Collected data
* * *

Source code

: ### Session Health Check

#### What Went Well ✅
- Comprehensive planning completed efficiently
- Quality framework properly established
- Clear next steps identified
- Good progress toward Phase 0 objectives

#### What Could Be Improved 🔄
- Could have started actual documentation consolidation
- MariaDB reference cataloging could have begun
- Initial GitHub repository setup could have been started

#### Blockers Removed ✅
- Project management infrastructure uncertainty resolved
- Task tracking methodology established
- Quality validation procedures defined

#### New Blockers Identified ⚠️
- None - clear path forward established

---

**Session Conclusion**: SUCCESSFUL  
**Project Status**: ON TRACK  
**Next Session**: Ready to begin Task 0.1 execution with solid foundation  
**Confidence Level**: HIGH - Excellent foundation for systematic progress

* * *

**About this exercise**
Lines with "Task": find them in the data and copy each one.

**The answer**
- Task tracking methodology established
**Next Session**: Ready to begin Task 0.1 execution with solid foundation  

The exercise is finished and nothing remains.